This salad arose due to the fact that I had fresh CSA fennel sitting in my crisper, begging to be used in a new recipe. I managed to use about half of it; the other half will go into crabcakes tonight.
Fennel apparently grows year-round (according to Wikipedia), though I rarely see it in the produce section of my local stores. It has a very strong, anise-like flavor and I love it in Italian salads and soup. It pairs well with fruit but is also delicious on its own, simply dressed in some olive oil. Since I’m a bit of a linguistics nerd, here is its etymology: “from O(ld).E(nglish): fenol, finugl, from L(atin). feniculum, from fenum “hay,” probably literally “produce”. Apparently so called from its hay-like appearance and sweet odor”. Pretty cool!
I have always loved Waldorf salads – dried fruit, nuts, and apples mixed into fresh greens and topped with a savory dressing. I decided to try something a bit different this time: I’m using bulgar as the base! Though this salad lacks the greens that typically set the stage for the fruit and nuts, it was still satisfying yet light.
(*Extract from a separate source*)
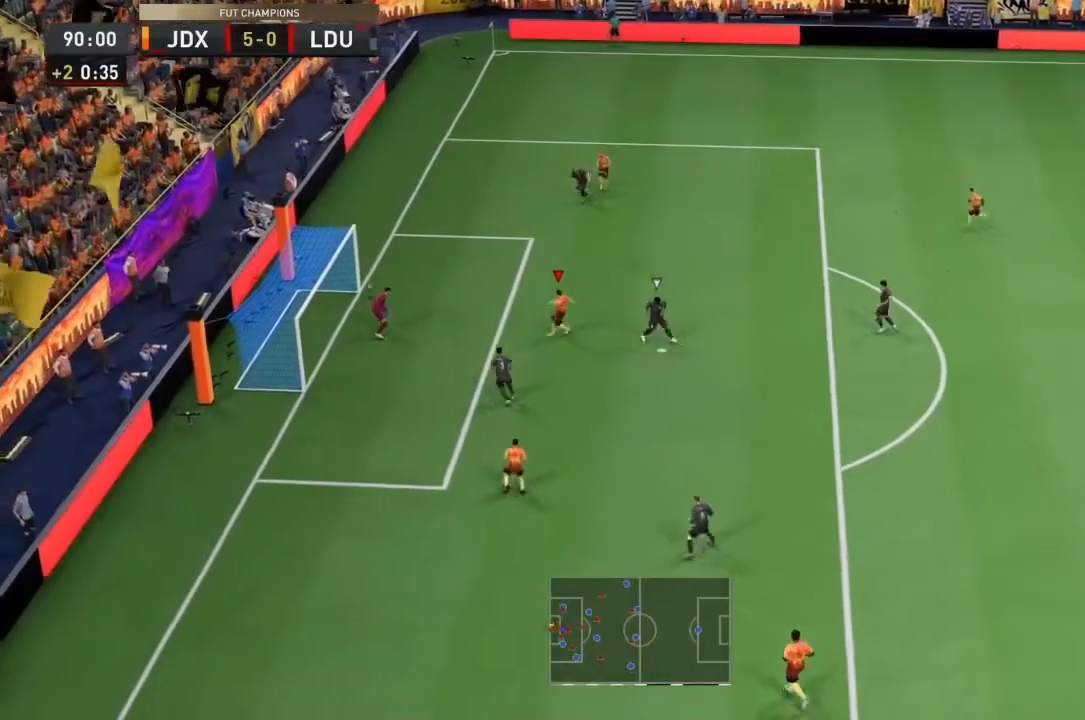
Gameplay with a controller (PlayStation layout); each line is a JSON object with the inputs held at the frame after it. "events" lists button and stick changes between this image and that frame as [ms after this image, input, new state], when the widget could be followed in between. Not read: L3.
{"buttons": [], "left_stick": "center", "right_stick": "center", "events": [[67, "left_stick", "center"]]}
The fennel was crisp and crunchy, and merged well with the sweetness of the apples.
1/2 cup bulgar
1 cup water
dash of salt
1/3 of a sweet onion (about 1/3 cup, chopped)
1 whole apple, chopped
1/2 small bulb of fennel, very thinly sliced (about 3/4 cup)
2 tablespoons sunflower seeds
1/4 cup chopped dried berries (I used a cranberry/blueberry/strawberry mix)
1 tablespoon rice vinegar
1 tablespoon apple cider vinegar
2 teaspoons lemon juice
1 tablespoon agave nectar
2 teaspoons sesame oil
1/2 teaspoon cinnamon (important!)
salt and pepper, to taste
1. Prepare the bulgar. Boil the water and a dash of salt; add the bulgar and reduce heat; let simmer for 15 minutes.
2. Whisk together the dressing ingredients. Mix everything except the bulgar together (dressing + veggies, fruit, and nuts).
3. Let the bulgar cool and then mix in to the salad. Serve chilled or at room temperature.